- _Problem description_:
Answer these questions from the passage below on Buddhist paintings from Ningbo:
1. In what year was Yuanqing Si founded?
2. In Lu Xinzhong's Parinirvana, what flanks Shakyamuni's nirvana scene?
3. Which institution organized the 2009 exhibition "Sacred Ningbo: The Gateway to 1,300 Years of Japanese Buddhism"?

- _Text block_:
------------------------------------------------------------
Buddhist paintings from Ningbo, which generally depict luohans (arhats), hell kings, and other Buddhist ritual icons, had been commonly understood to have been made specifically for export, an idea reinforced by the inclusion of the street addresses of the painting studios in their signatures. In contrast, Ide has shown that the main constituencies for such works were local religious communities, in particular the network of Tiantai Buddhist temples associated with Yuanqing Si monastery (Ide, 1993). Founded in 951, Yuanqing Si became an important religious centre under the stewardship of the monk Zhili (960–1028), who promoted Tiantai Amitabha worship through the development of a lay Pure Land Society. As Ide demonstrates, many Ningbo paintings reflect this syncretism in their combination of Tiantai and Pure Land iconography. A striking example is Parinirvana, by Lu Xinzhong (act. 13th century), in the Nara National Museum (fig. 3), in which Shakyamuni’s nirvana scene, most commonly shown within a grove of sal trees, is instead flanked by a pair of seven-tiered jewelled trees typically found in representations of the Amitabha Pure Land. 

Ide’s research served as an important foundation for ‘Sacred Ningbo: The Gateway to 1,300 Years of Japanese Buddhism’, a landmark exhibition organized by the Nara National Museum in 2009, and the volume Art of Ningbo and Maritime Cross-Cultural Interaction (2009), for which he served as chief editor.
------------------------------------------------------------
- _Dataset excerpts_:

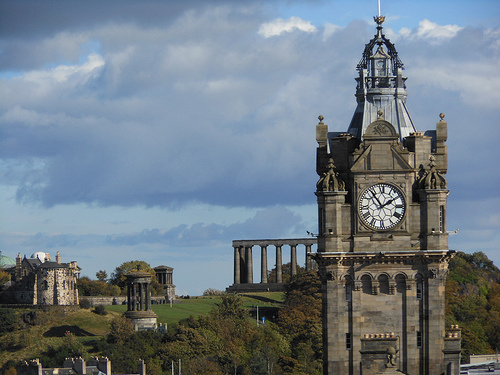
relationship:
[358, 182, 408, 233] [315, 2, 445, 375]
clock on tower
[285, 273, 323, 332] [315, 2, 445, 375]
tree behind tower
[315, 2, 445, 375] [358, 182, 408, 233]
tower has clock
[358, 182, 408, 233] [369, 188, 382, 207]
clock has hand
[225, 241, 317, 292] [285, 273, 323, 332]
building behind tree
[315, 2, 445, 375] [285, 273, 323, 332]
tower in front of tree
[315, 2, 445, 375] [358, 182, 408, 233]
tower above clock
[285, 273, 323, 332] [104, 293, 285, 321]
tree near field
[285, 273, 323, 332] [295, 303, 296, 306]
tree has leaf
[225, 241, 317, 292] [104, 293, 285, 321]
building on top of field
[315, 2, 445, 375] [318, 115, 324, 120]
tower has sphere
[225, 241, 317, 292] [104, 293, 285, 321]
building in field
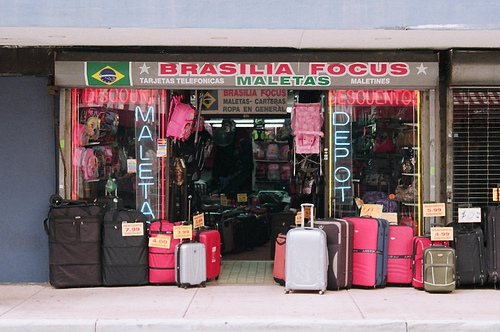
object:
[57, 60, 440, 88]
sign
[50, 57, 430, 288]
storefront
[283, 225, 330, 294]
luggage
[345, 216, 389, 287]
bag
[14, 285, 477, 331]
sidewalk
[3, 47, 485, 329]
store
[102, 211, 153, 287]
luggage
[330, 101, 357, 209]
sign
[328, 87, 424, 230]
window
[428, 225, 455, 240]
tag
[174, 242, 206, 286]
bag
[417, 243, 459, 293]
luggage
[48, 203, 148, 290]
bags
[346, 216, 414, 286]
bags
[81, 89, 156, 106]
sign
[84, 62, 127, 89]
flag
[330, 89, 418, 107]
lettering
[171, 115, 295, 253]
inside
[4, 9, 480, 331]
picture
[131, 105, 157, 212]
maleta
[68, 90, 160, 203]
window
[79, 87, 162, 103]
discount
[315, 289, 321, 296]
wheels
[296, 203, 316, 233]
handle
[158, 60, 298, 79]
brasilia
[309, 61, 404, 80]
focus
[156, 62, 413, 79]
writing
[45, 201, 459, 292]
suitcases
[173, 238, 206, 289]
suitcase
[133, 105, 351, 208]
signs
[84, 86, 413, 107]
signs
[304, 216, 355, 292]
suitcase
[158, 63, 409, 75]
lettering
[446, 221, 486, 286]
suitcase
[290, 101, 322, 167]
stroller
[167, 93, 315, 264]
doorway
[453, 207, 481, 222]
sign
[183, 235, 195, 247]
handle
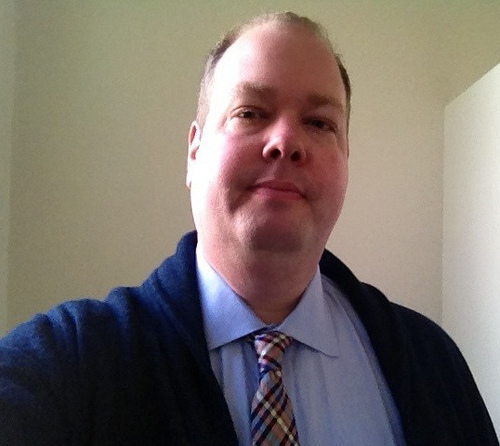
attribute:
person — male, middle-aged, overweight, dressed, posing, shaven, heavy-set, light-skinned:
[9, 7, 498, 444]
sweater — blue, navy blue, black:
[5, 225, 496, 445]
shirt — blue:
[184, 245, 403, 444]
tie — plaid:
[247, 329, 303, 444]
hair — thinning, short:
[187, 4, 367, 166]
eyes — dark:
[226, 100, 342, 135]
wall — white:
[2, 0, 497, 445]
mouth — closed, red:
[247, 175, 305, 206]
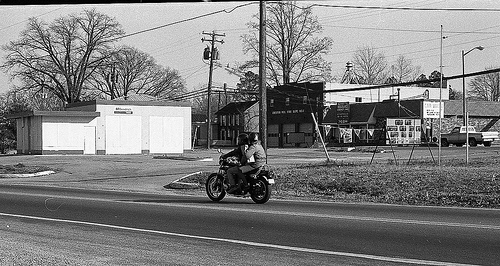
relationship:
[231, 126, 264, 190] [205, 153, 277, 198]
man riding motorcycle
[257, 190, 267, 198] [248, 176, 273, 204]
part belonging to wheel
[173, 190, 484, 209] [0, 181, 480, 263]
edge lining road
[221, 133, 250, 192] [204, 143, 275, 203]
man riding motorcycle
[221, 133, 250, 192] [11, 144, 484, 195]
man driving on road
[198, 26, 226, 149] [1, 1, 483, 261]
utility pole shown in picture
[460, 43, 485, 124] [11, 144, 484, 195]
street light standing near road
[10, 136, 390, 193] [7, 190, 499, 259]
parking lot near street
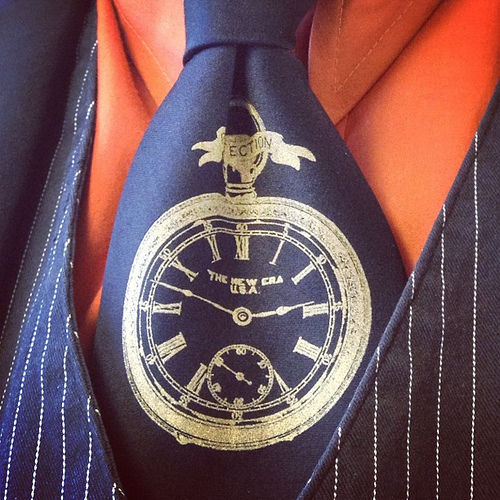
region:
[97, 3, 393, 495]
a blue tie on a shirt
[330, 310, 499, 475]
a piece of striped cloth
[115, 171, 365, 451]
a white symbol on a tie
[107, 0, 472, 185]
a orange shirt with a tie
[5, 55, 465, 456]
a strip shirt with a tie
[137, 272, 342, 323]
white hands on clock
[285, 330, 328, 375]
numbers on a clock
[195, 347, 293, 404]
a small white clock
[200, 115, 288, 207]
a writing on the top of tie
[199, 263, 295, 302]
a writing on the clock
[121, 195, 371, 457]
gold medallion design on navy tie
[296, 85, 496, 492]
left side of pin striped vest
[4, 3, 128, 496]
right side of pin striped vest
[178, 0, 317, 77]
knot on navy tie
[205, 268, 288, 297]
The New Era USA words in gold on tie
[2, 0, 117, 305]
blue suit jacket over vest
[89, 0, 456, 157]
collar of orange dress shirt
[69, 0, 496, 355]
orange dress shirt with tie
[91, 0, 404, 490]
blue silk tie with gold design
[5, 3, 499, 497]
photograph of pin striped vest and tie and jacket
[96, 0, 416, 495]
blue tie with gold design on neck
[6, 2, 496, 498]
blue and white pinstriped vest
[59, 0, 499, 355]
orange dress collared shirt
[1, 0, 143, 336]
blue blazer worn over vest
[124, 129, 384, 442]
gold circular clock on tie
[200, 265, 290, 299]
the new era usa written on tie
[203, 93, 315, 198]
gold flag design on watch on tie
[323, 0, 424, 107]
orange thread and stitching on orange shirt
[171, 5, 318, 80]
traditional knot on tie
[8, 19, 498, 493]
photograph of suited individual with tie and vest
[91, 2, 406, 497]
blue necktie with striped suit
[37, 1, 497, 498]
orange shirt and blue tie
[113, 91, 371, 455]
insignia on a necktie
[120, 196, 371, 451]
a pocket watch like insignia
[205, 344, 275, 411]
second hand illustration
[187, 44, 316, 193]
the dimple in the tie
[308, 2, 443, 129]
collar of the shirt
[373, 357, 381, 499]
pin stripe on the vest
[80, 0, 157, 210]
shirt not laying flat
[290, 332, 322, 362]
Roman numeral three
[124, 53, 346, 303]
Blue and gold tie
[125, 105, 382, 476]
Blue and gold tie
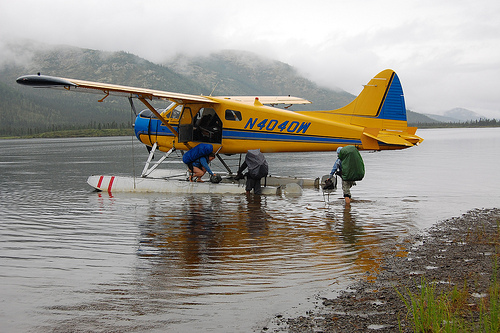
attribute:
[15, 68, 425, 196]
plane — water, orange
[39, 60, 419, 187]
plane — striped, blue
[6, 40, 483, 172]
mountains — black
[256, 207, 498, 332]
land — leaning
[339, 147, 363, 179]
pack — leaning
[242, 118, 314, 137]
text — blue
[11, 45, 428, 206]
plane — floating, yellow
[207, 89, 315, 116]
wing — yellow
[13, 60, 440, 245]
plane — leaning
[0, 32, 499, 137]
mountains — distant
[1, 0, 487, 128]
fog — low rolling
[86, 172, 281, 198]
pontoon — white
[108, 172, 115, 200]
stripe — red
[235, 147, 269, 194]
man — leaning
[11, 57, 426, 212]
yellow airplane — leaning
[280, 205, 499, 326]
shore — gravely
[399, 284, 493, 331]
grass — growing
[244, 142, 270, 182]
ruck sack — navy blue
------------------------------------------------------------
- _Result for this task_:
1. 951
2. A pair of seven-tiered jewelled trees
3. The Nara National Museum